• _Estratto testo_:

++++

#oltrelacattedra: Alba Chicco

Oltrelacattedra: Alba Chicco

di Raffaele Raminelli

– Nel nostro terzo appuntamento è con noi una donna impegnata anima e corpo nella vita scolastica. L’obiettivo è uno solo: trasmettere la sua passione.

Prof. Chicco, come molti sanno, lei è da sempre impegnata in numerose attività extracurricolari. Vuole ricordare ai lettori le più importanti?

I progetti a cui tengo di più sono “Andiamo a teatro”, un’iniziativa che consiste nella visione serale di circa 15 rappresentazioni di particolare interesse e rilevanza, in programmazione nei Teatri genovesi (con particolar riguardo al Teatro Stabile di Genova), “Per ricordare la Shoah”, ovvero la produzione di uno spettacolo da presentare presso la Sala Polivalente in occasione del Giorno della Memoria, organizzata dal Comune di Recco e “Laboratorio di teatro”, di cui sono referente. Il corso, una serie di 10-12 incontri, a cadenza settimanale, è condotto da Yuri D’Agostino, attore e regista nonché nostro ex-alunno. Nel corso degli anni mi sono cimentata insieme agli alunni in numerose altre esperienze, quali la produzione di film su DVD, ad esempio “Recco 10 Novembre 1943: i giovani ricordano”, un reportage volto a ricostruire i fatti avvenuti nel periodo bellico a Recco, attraverso le testimonianze dei sopravvissuti ai bombardamenti intervistati dagli studenti. Adesso abbiamo in lavorazione un DVD sui 50 anni del liceo, per il quale ho curato le celebrazioni tra maggio e ottobre 2015. E poi ci sono le conferenze e le uscite didattiche che organizzo da sempre…

Mi chiedo come faccia a fare tutto! Cosa la spinge ad impegnarsi in queste attività?

++++

• _Elenco materiale_:
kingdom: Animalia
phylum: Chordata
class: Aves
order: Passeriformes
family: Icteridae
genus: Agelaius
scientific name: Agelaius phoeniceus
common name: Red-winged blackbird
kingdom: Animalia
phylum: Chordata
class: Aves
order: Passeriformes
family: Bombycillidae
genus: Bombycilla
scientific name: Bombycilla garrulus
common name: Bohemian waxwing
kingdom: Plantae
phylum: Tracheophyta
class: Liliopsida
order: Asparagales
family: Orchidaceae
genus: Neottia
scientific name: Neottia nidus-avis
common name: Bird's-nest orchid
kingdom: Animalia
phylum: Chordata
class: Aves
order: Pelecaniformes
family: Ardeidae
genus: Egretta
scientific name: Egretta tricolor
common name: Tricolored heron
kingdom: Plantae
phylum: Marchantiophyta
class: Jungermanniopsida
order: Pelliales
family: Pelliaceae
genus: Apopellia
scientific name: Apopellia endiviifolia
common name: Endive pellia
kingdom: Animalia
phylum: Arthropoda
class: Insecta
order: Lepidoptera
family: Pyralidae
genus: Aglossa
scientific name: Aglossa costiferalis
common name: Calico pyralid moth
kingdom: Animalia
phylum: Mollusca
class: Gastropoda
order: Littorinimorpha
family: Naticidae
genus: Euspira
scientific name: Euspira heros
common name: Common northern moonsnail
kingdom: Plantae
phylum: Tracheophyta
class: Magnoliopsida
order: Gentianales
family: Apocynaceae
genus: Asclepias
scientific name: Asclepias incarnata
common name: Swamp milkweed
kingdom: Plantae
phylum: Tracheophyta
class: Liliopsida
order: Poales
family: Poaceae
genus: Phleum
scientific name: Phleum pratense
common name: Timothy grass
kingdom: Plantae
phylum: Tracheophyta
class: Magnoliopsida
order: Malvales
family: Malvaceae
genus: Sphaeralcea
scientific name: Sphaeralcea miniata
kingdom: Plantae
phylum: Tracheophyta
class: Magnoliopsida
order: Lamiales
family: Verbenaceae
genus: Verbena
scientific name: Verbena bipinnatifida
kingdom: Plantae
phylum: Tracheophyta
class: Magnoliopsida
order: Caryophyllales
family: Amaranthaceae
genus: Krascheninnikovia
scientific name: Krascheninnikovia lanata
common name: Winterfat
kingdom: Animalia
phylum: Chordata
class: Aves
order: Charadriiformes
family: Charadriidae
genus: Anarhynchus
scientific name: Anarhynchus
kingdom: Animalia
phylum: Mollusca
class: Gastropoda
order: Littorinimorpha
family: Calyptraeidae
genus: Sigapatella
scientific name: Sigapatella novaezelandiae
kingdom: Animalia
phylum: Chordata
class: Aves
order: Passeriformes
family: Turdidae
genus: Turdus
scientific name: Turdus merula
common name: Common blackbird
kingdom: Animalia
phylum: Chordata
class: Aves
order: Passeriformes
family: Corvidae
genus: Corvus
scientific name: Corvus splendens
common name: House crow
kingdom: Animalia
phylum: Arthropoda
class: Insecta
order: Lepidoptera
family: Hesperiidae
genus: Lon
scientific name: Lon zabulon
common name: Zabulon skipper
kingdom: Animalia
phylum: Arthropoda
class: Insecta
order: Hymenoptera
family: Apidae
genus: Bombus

++++

• _Consegna scritta A_: Indica se ciascuna affermazione concorda con l'intervista, rispondendo sì o no e citando le parole decisive: (i) il "Laboratorio di teatro" è condotto da un ex-alunno; (ii) "Andiamo a teatro" prevede circa 15 rappresentazioni pomeridiane; (iii) le celebrazioni per i 50 anni del liceo si sono tenute tra maggio e ottobre 2015.
• _Consegna scritta B_: Stampa senza alcuna modifica la parte dell'intervista che comincia con le parole contenenti "#oltrelacattedra: Alba Chicco" e si chiude con "le più importanti?".
• _Consegna scritta C_: Elenca tutti i titoli che nell'intervista compaiono tra virgolette.
Per svolgere il lavoro basta l'intervista, senza ricorrere al materiale.

• _Soluzione esercizio A_:
(i) Sì: "è condotto da Yuri D’Agostino, attore e regista nonché nostro ex-alunno"
(ii) No: "visione serale di circa 15 rappresentazioni"
(iii) Sì: "ho curato le celebrazioni tra maggio e ottobre 2015"

• _Soluzione esercizio B_:
#oltrelacattedra: Alba Chicco

Oltrelacattedra: Alba Chicco

di Raffaele Raminelli

– Nel nostro terzo appuntamento è con noi una donna impegnata anima e corpo nella vita scolastica. L’obiettivo è uno solo: trasmettere la sua passione.

Prof. Chicco, come molti sanno, lei è da sempre impegnata in numerose attività extracurricolari. Vuole ricordare ai lettori le più importanti?

• _Soluzione esercizio C_:
“Andiamo a teatro”
“Per ricordare la Shoah”
“Laboratorio di teatro”
“Recco 10 Novembre 1943: i giovani ricordano”